Question

Maths : Time Value of Money​

Answer 1

ANSWER:

Given:

• Difference between SI and CI on a certain sum is Rs 228.75
• Rate = 5% p.a.
• Time = 3 years

To Find:

• CI on the sum for 2 years at 5% p.a.

Solution:

We are given that,

$\implies \sf Compound\:Interest - Simple\:Interest=Rs228.75$

First, we will find Compound Interest.

We know that,

$\hookrightarrow \sf Amount_{C.I.}=P\left(1-\dfrac{R}{100}\right)^T$

So,

$\implies \sf Compound\:Interest = Amount-Principal$

$\implies \sf Compound\:Interest = P\left(1+\dfrac{R}{100}\right)^T -P$

Substituting the values of Rate and Time,

$\implies \sf Compound\:Interest = P\left(1+\dfrac{5}{100}\right)^3 -P$

$\implies \sf Compound\:Interest = P\left(\dfrac{105}{100}\right)^3 -P$

$\implies \sf Compound\:Interest = P\left(\dfrac{(105)^3}{(100)^3}-1\right)$

$\implies \sf Compound\:Interest = P\left(\dfrac{(105)^3-1000000}{1000000}\right)$

$\implies \sf Compound\:Interest = P\left(\dfrac{1157625-1000000}{1000000}\right)$

$\implies \sf Compound\:Interest = P\left(\dfrac{157625}{1000000}\right)$

Hence,

$\implies \sf Compound\:Interest = \dfrac{157625P}{1000000} - - - -(1)$

Now, we will find Simple Interest.

We know that,

$\hookrightarrow \sf Simple\:Interest =\dfrac{P\times R\times T}{100}$

Substituting the values of Rate and Time,

$\implies \sf Simple\:Interest =\dfrac{P\times 5\times 3}{100}$

$\implies \sf Simple\:Interest =\dfrac{15P}{100} - - - -(2)$

We had,

$\implies \sf Compound\:Interest - Simple\:Interest=Rs228.75$

Substituting the values of CI & SI,

$\implies \sf \dfrac{157625P}{1000000} - \dfrac{15P}{100} =Rs228.75$

Taking LCM,

$\implies \sf \dfrac{157625P-150000P}{1000000} =Rs228.75$

$\implies \sf \dfrac{7625P}{1000000} =Rs228.75$

$\implies \sf 7625P = 228750000$

So,

$\implies \sf P = \dfrac{228750000}{7625}$

Hence,

$\implies \sf P = Rs30,000$

Now, we need to find, the Compound Interest.

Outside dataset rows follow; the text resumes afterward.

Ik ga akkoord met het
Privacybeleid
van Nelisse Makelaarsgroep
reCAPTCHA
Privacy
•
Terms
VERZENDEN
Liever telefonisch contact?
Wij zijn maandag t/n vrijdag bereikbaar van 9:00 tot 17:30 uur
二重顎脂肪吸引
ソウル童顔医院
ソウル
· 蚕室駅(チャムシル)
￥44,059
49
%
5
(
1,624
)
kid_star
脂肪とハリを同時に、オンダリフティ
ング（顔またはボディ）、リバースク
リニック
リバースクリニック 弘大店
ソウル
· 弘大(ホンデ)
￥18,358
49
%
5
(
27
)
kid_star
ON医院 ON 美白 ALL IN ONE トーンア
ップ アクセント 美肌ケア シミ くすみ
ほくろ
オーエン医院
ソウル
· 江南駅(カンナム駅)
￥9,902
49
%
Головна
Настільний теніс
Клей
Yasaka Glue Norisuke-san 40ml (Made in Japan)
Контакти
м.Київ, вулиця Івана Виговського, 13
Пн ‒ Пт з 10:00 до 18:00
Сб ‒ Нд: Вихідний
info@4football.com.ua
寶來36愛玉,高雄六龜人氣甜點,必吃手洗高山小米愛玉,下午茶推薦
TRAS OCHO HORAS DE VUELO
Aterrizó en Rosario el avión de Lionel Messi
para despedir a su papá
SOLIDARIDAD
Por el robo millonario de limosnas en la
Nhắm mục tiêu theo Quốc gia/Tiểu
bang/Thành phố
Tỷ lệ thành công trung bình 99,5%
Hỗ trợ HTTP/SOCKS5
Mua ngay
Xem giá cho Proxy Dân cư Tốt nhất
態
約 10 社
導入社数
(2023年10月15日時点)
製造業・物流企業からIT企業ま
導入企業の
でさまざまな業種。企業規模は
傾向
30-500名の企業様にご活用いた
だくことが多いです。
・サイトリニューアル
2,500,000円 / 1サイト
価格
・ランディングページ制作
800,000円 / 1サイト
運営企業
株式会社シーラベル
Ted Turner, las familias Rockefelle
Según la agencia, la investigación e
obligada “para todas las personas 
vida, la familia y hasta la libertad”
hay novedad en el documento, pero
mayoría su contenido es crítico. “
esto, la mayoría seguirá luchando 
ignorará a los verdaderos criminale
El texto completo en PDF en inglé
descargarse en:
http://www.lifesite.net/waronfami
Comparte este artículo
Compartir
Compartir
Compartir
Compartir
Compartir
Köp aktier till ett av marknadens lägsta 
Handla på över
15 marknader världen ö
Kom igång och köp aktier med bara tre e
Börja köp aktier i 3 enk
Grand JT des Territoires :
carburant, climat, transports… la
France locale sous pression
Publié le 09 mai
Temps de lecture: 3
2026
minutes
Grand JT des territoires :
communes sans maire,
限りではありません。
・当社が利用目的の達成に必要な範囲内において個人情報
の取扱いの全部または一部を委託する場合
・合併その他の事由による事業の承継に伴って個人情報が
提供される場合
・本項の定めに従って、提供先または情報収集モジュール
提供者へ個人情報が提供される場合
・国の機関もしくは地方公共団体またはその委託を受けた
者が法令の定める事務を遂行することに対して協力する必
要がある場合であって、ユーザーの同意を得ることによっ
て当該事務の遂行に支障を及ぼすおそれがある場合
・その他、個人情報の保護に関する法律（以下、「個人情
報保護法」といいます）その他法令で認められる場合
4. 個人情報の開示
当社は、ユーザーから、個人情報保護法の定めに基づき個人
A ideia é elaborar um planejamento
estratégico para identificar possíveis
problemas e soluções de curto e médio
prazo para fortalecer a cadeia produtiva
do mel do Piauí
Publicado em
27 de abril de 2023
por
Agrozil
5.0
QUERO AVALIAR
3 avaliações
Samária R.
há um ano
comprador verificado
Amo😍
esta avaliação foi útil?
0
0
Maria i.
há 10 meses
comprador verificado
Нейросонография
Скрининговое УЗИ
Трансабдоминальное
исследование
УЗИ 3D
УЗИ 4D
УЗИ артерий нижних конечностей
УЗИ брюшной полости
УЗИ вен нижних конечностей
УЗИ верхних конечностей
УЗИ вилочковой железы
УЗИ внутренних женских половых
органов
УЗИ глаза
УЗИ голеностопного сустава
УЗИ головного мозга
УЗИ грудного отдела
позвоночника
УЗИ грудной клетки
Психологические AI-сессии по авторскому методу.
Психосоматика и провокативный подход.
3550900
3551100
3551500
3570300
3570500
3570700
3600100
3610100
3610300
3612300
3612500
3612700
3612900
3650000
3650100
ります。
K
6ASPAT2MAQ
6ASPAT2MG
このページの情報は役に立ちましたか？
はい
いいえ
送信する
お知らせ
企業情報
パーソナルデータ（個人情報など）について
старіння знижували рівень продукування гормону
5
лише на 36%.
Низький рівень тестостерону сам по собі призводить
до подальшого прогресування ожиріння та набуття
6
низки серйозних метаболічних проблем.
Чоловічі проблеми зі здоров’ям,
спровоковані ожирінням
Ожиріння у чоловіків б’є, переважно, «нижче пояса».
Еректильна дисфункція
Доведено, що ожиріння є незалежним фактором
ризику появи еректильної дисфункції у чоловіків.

We have, Time = 2years, Rate = 5% p.a. and Principal = Rs30,000

So,

$\implies \sf Compound\:Interest = P\left(1+\dfrac{R}{100}\right)^T -P$

$\implies \sf Compound\:Interest = 30000\left(1+\dfrac{5}{100}\right)^2 -30000$

$\implies \sf Compound\:Interest = 30000\left(\dfrac{105}{100}\right)^2 -30000$

$\implies \sf Compound\:Interest = 30000\left(\dfrac{105\times105}{10000}\right)-30000$

$\implies \sf Compound\:Interest = 3\times11025 - 30000$

$\implies \sf Compound\:Interest = 33075-30000$

Hence,

$\implies \bf Compound\:Interest = Rs 3075$

Therefore, the Compound Interest is Rs 3075.